Roy loved when opponents focused on him as a player.
“It happened to me many, many times. I love it. I love it,” Roy said. “It means you’re under their skin. They’re mad at you. You’re a problem to them. Varly is a problem to (opponents) right now. He should be flattered . . . Same thing for a forward. When a forward starts scoring what do you think the coaches do? They send an agitator after him, a glove in the face and try to get you off your game. Varly is playing so well teams are going to try to get in his face a little more.”
HAWKS’ LEDDY SHOOTING MORE OFTEN
The Chicago Sun-Times observes that Blackhawks defenseman Nick Leddy has been noticeably more active offensively this season. The 22-year-old has tried to adopt teammate Duncan Keith’s mentality that any shot attempt could lead to a goal one way or another.

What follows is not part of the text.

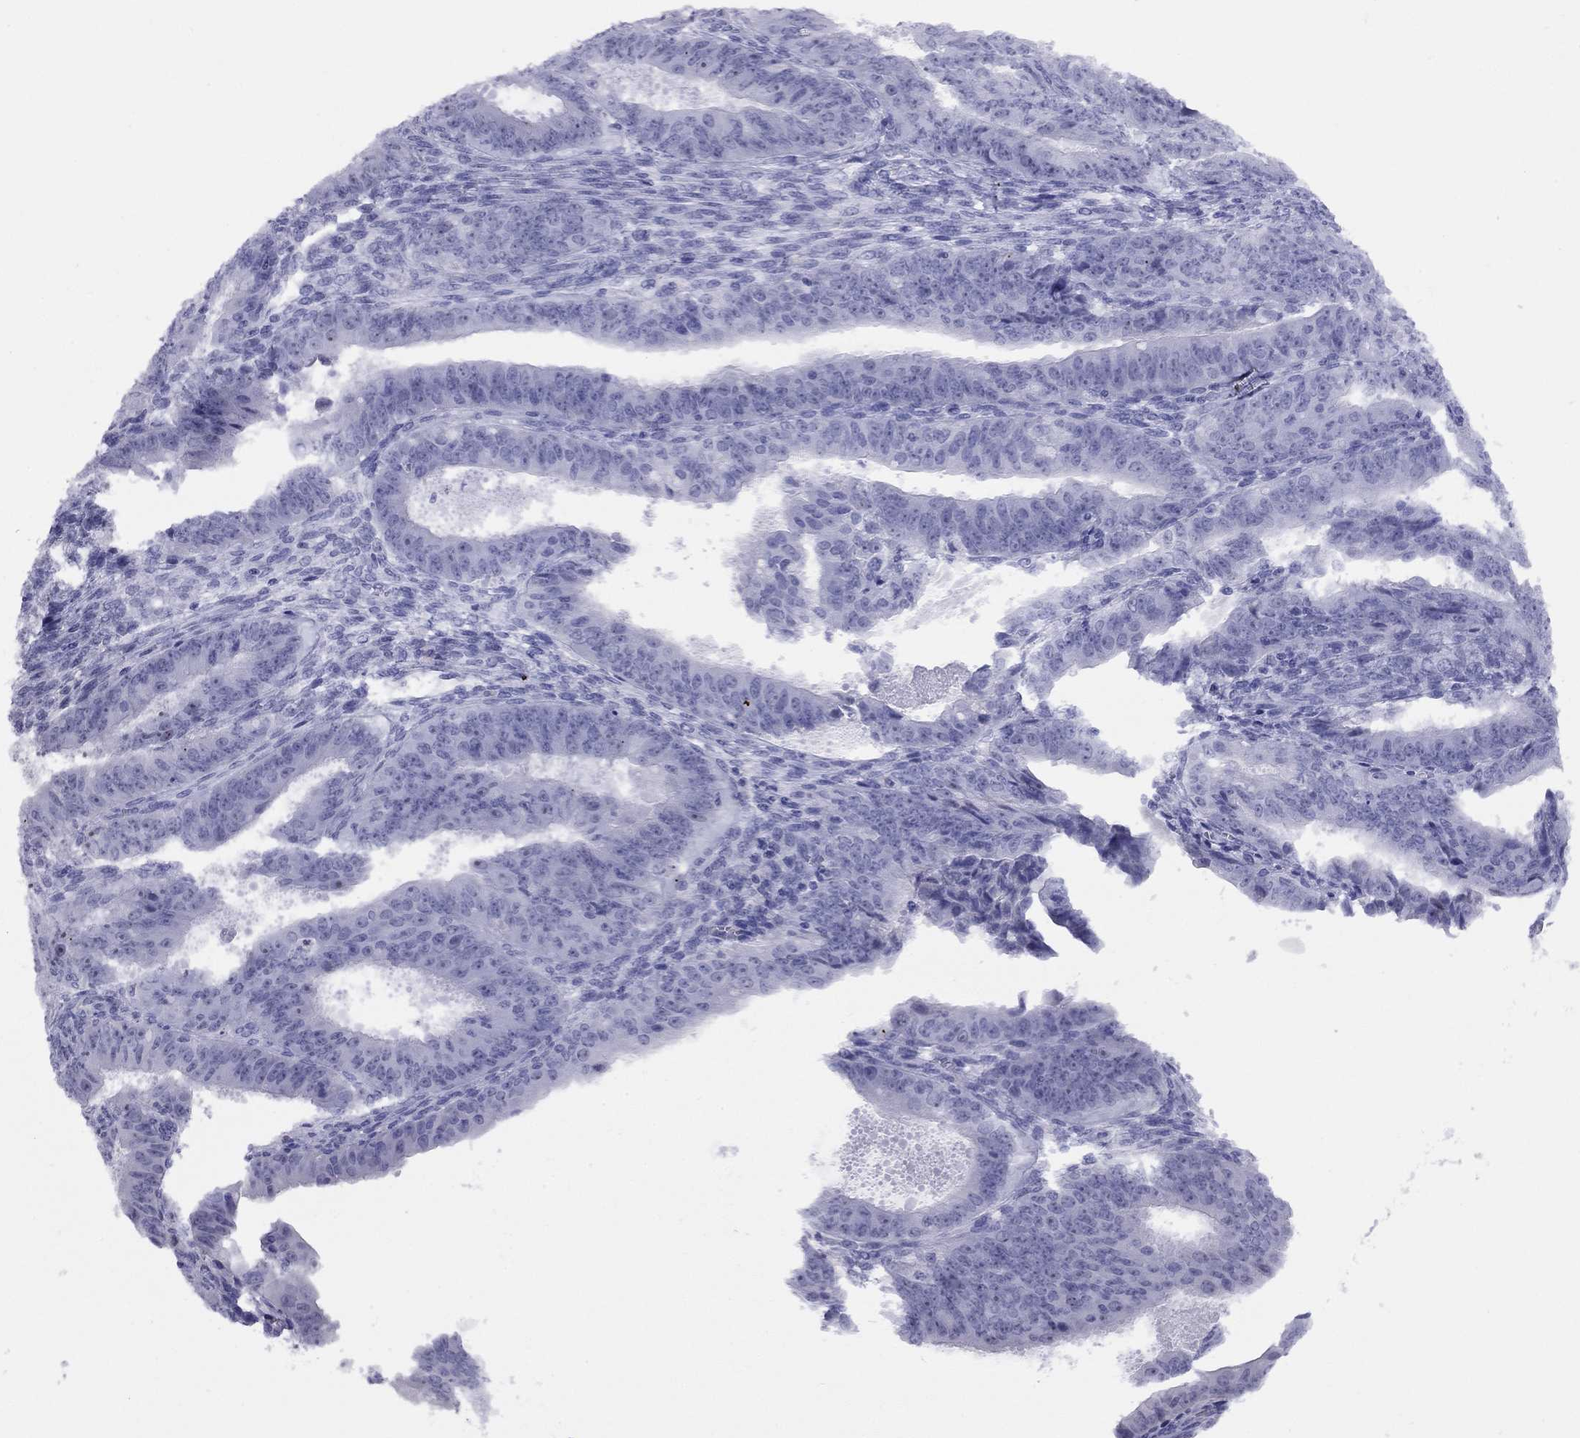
{"staining": {"intensity": "negative", "quantity": "none", "location": "none"}, "tissue": "ovarian cancer", "cell_type": "Tumor cells", "image_type": "cancer", "snomed": [{"axis": "morphology", "description": "Carcinoma, endometroid"}, {"axis": "topography", "description": "Ovary"}], "caption": "The immunohistochemistry histopathology image has no significant positivity in tumor cells of ovarian endometroid carcinoma tissue. Brightfield microscopy of IHC stained with DAB (brown) and hematoxylin (blue), captured at high magnification.", "gene": "LYAR", "patient": {"sex": "female", "age": 42}}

‘‘If you look at the top guys in the league, if you look at [the Ottawa Senators’] Erik Karlsson, he has, like, eight or nine shots a game,’’ Leddy said. ‘‘You wonder how a defenseman does that when I can barely get one or two. But you have to have a shooter’s mentality, and the offense will come if you keep putting pucks on the net — whether it goes in for you or gives someone else a chance.’’
MORROW: I’M JAMIE BENN’S BIGGEST FAN
The Dallas Morning News shares St. Louis Blues forward Brenden Morrow’s emotions upon returning to play in Dallas, where he once the captain of the Stars. Morrow was one of the first to congratulate Jamie Benn when he was named Stars captain this year.
“I’m his biggest fan. I loved him from day one, his attitude and the things he brings to the team,” Morrow said. “I thought it was a no-brainer that he was the guy. I’m sure he’s going to do great things for this organization. He’s already well on his way.”